Dataset excerpts
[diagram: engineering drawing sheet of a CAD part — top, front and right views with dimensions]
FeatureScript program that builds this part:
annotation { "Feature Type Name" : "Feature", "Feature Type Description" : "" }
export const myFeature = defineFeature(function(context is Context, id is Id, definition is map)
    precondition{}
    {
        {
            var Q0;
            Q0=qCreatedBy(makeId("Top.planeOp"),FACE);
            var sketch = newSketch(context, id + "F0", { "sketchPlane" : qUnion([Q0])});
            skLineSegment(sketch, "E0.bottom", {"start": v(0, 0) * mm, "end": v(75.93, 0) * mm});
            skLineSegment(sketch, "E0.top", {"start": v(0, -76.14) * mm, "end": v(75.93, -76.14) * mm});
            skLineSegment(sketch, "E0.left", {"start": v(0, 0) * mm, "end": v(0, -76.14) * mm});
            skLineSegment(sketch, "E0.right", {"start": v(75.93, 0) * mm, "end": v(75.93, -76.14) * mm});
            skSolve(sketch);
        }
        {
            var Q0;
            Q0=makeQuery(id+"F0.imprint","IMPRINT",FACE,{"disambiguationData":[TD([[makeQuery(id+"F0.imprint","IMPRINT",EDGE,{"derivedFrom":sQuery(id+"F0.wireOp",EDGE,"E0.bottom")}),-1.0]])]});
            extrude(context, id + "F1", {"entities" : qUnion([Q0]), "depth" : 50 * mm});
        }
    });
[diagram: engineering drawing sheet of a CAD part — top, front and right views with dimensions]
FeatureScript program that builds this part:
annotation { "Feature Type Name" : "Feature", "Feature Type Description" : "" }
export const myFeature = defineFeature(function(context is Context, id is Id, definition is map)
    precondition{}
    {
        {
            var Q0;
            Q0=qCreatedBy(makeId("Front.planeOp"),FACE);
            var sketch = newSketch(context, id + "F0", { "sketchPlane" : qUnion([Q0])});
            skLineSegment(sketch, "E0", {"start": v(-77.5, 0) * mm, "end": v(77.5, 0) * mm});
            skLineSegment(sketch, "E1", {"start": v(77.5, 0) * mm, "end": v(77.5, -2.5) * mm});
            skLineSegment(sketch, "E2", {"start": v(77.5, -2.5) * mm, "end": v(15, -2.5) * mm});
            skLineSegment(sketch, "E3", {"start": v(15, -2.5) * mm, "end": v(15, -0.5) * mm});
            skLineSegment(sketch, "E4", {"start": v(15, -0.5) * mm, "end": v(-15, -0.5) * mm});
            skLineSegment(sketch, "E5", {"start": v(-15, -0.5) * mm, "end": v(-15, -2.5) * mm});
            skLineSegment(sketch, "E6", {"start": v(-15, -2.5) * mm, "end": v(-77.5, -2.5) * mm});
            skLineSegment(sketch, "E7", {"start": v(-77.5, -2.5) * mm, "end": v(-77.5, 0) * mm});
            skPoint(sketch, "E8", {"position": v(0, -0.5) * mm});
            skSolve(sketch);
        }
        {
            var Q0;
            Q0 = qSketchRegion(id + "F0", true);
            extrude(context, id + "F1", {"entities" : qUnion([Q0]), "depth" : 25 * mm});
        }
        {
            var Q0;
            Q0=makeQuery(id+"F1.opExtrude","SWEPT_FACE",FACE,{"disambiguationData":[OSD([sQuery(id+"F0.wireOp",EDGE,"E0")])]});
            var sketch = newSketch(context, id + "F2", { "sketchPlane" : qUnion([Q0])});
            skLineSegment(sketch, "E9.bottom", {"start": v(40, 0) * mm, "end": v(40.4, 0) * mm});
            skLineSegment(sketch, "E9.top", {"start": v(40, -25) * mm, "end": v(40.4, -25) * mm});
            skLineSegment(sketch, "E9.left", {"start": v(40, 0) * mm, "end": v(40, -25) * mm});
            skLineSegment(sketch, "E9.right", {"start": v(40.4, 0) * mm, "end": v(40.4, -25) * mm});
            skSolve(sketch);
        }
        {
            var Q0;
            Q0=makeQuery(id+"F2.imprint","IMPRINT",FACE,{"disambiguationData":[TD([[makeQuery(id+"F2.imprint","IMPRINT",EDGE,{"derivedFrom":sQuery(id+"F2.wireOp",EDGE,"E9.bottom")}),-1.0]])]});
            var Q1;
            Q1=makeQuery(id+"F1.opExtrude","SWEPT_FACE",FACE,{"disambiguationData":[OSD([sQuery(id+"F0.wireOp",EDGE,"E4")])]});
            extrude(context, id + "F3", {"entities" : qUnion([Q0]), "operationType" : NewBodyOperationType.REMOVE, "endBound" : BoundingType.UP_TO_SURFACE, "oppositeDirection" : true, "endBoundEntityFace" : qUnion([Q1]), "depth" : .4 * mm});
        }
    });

• _YOUR TASK_: Select every line in the data above that contains the string "imprint", treating uppercase and lowercase letters as distinct.

• _TASK RESPONSE_:
            Q0=makeQuery(id+"F0.imprint","IMPRINT",FACE,{"disambiguationData":[TD([[makeQuery(id+"F0.imprint","IMPRINT",EDGE,{"derivedFrom":sQuery(id+"F0.wireOp",EDGE,"E0.bottom")}),-1.0]])]});
            Q0=makeQuery(id+"F2.imprint","IMPRINT",FACE,{"disambiguationData":[TD([[makeQuery(id+"F2.imprint","IMPRINT",EDGE,{"derivedFrom":sQuery(id+"F2.wireOp",EDGE,"E9.bottom")}),-1.0]])]});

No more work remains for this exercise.